[Assignment]
Once you find a line containing the word "ctrl" in the entries below, copy it.
START Extracted information
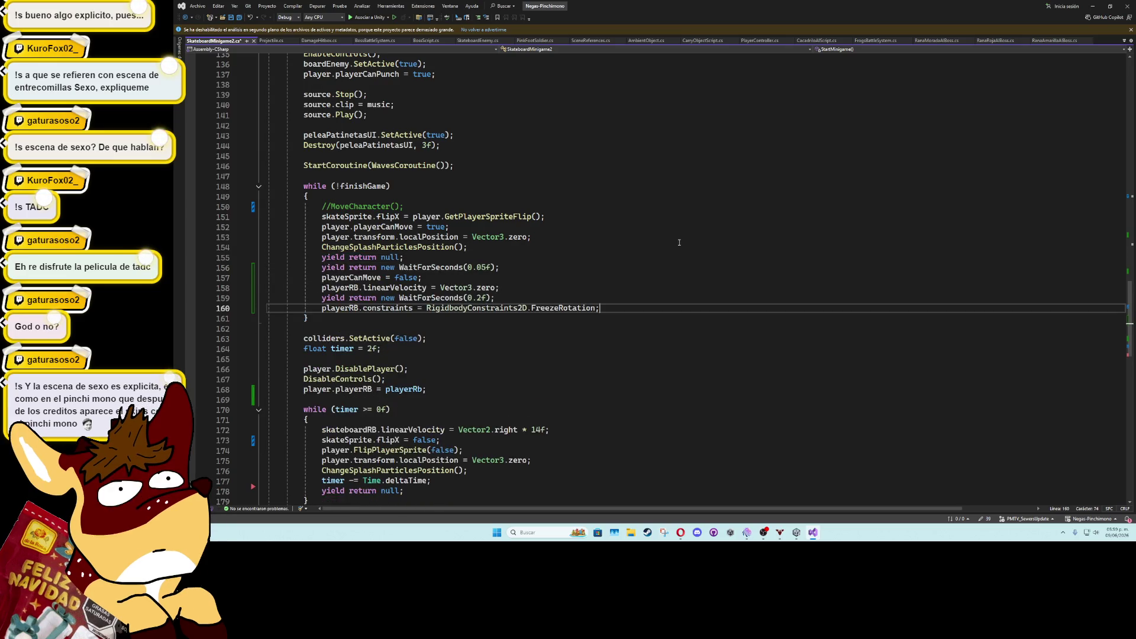
Point the pasted lines at player.playerCanMove and player.playerRB on the velocity and constraints lines
{"action": "left_click", "coordinate": [379, 277]}
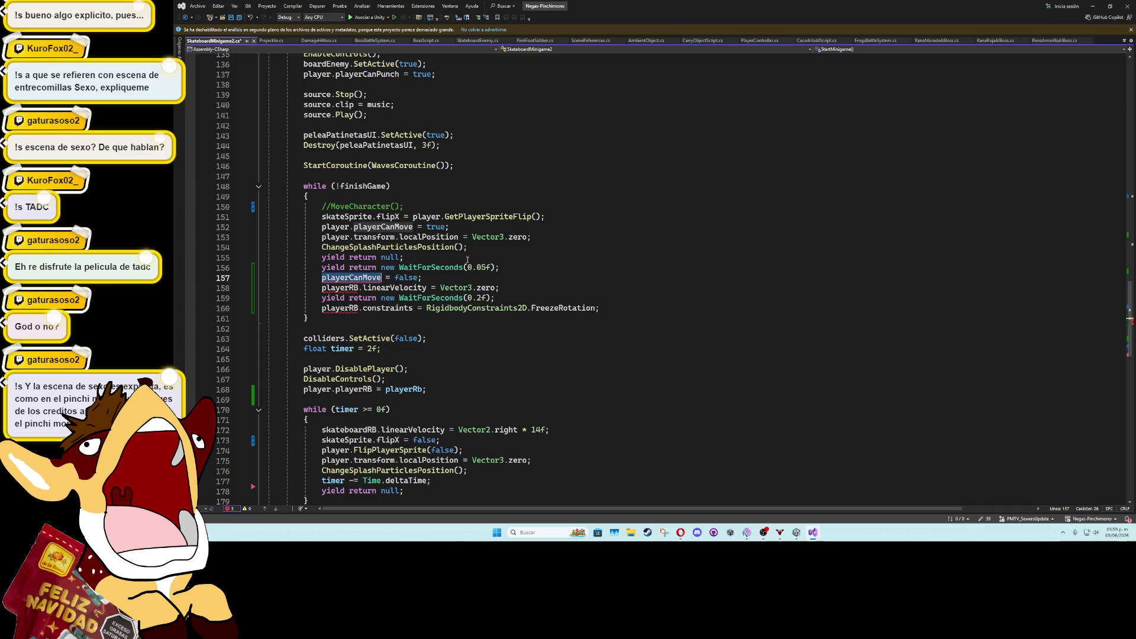
{"action": "key", "text": "ctrl+BackSpace"}
{"action": "type", "text": "player.pla"}
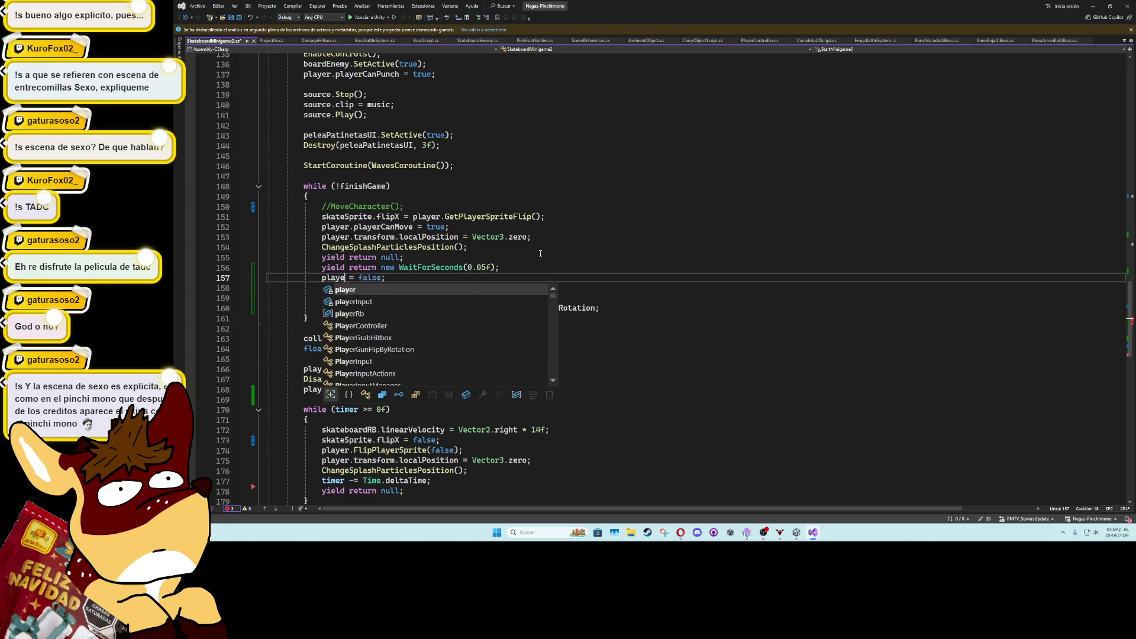
{"action": "key", "text": "Up"}
{"action": "key", "text": "Up"}
{"action": "key", "text": "Up"}
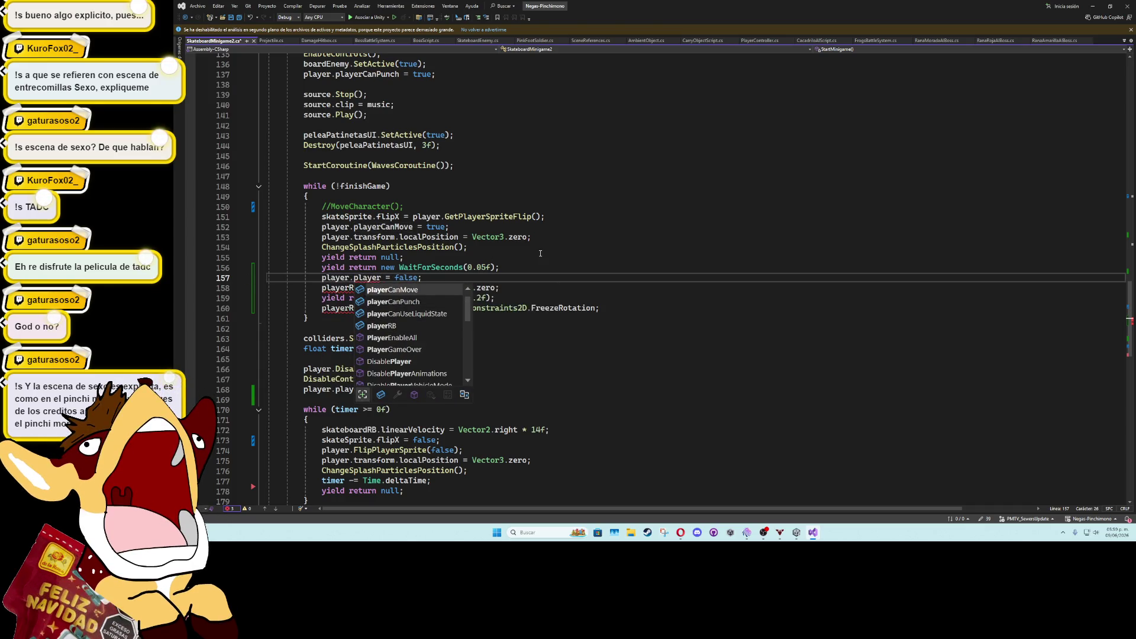
{"action": "key", "text": "Tab"}
{"action": "left_click", "coordinate": [359, 288]}
{"action": "key", "text": "BackSpace"}
{"action": "key", "text": "BackSpace"}
{"action": "type", "text": ".playerRB"}
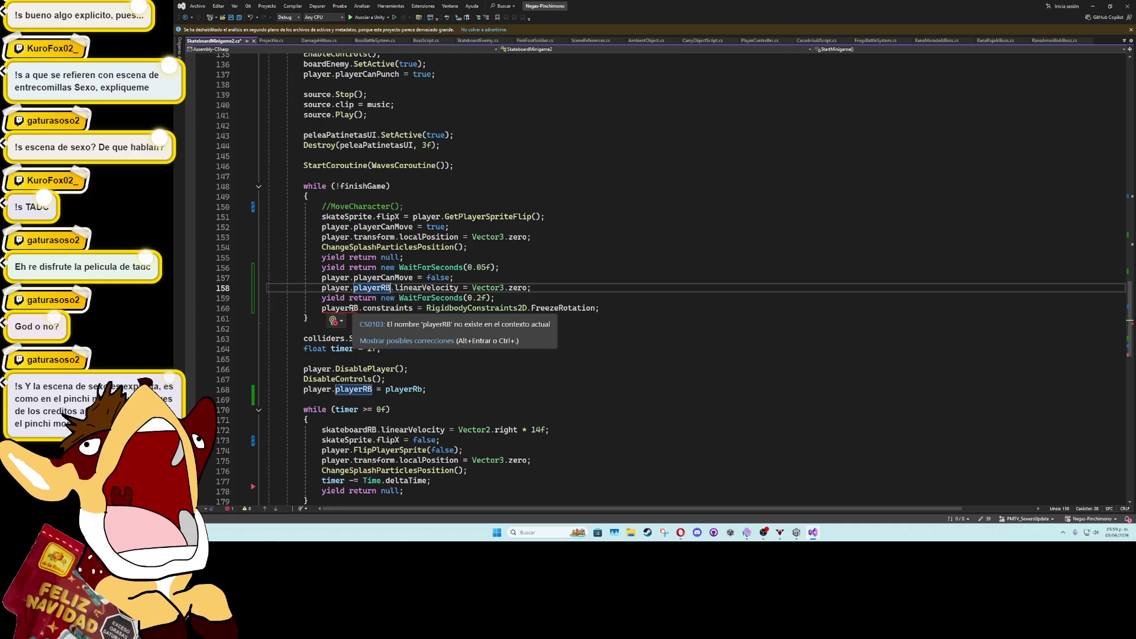
{"action": "left_click", "coordinate": [359, 309]}
{"action": "key", "text": "BackSpace"}
{"action": "key", "text": "BackSpace"}
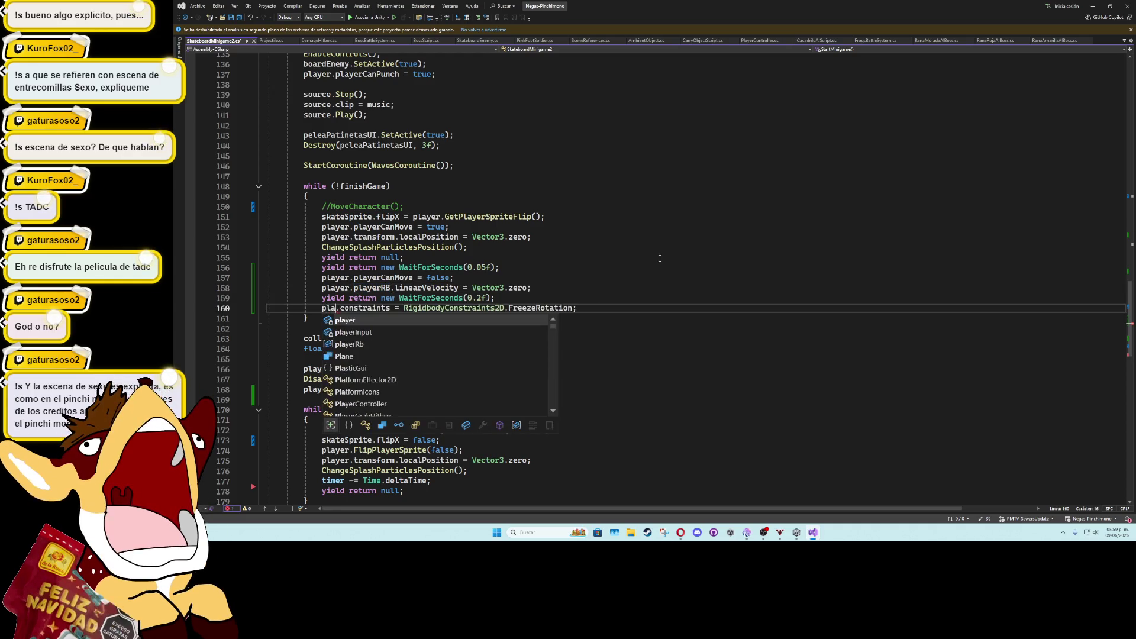
{"action": "type", "text": "yer.playerRB"}
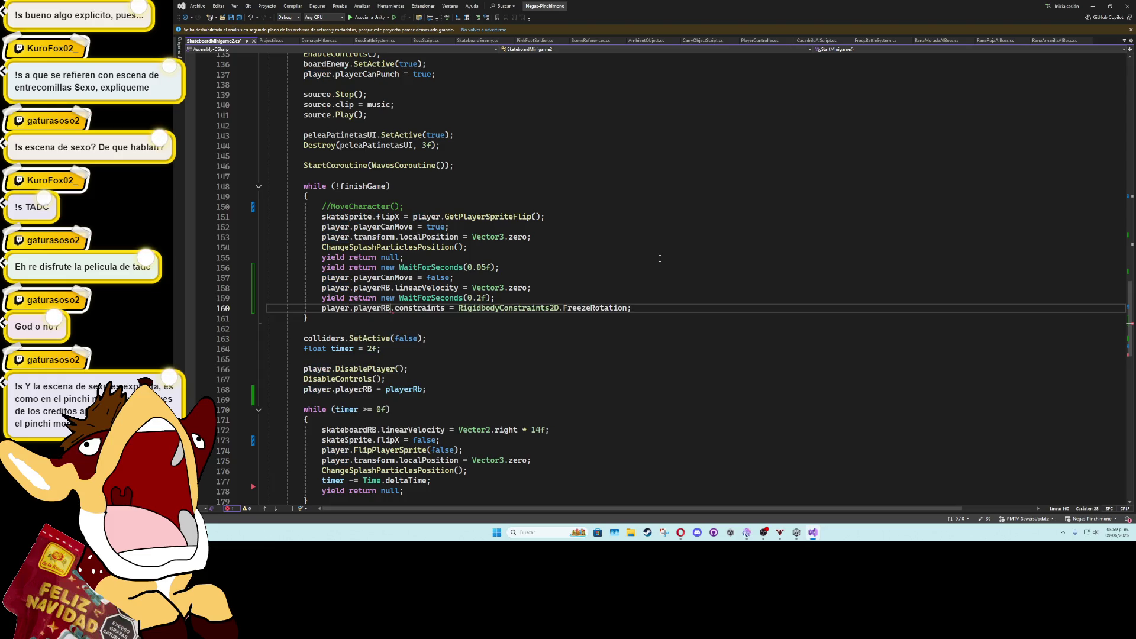
Save the minigame script and minimise Visual Studio
{"action": "key", "text": "ctrl+s"}
{"action": "left_click", "coordinate": [660, 258]}
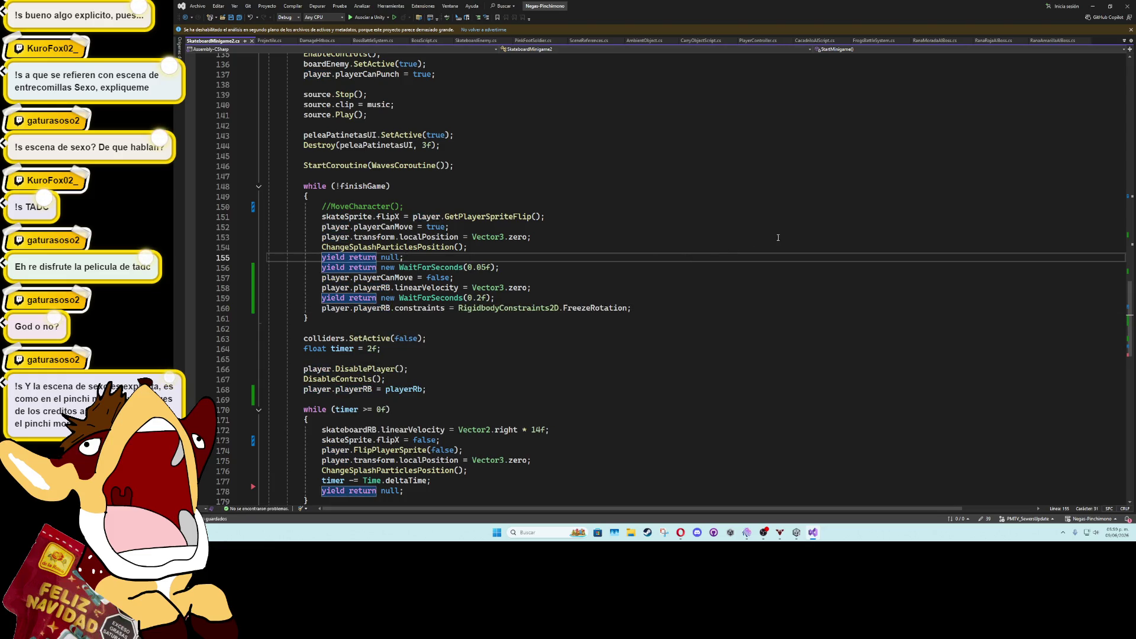
{"action": "left_click", "coordinate": [1093, 6]}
END Extracted information
[Solved problem]
{"action": "key", "text": "ctrl+BackSpace"}
{"action": "key", "text": "ctrl+s"}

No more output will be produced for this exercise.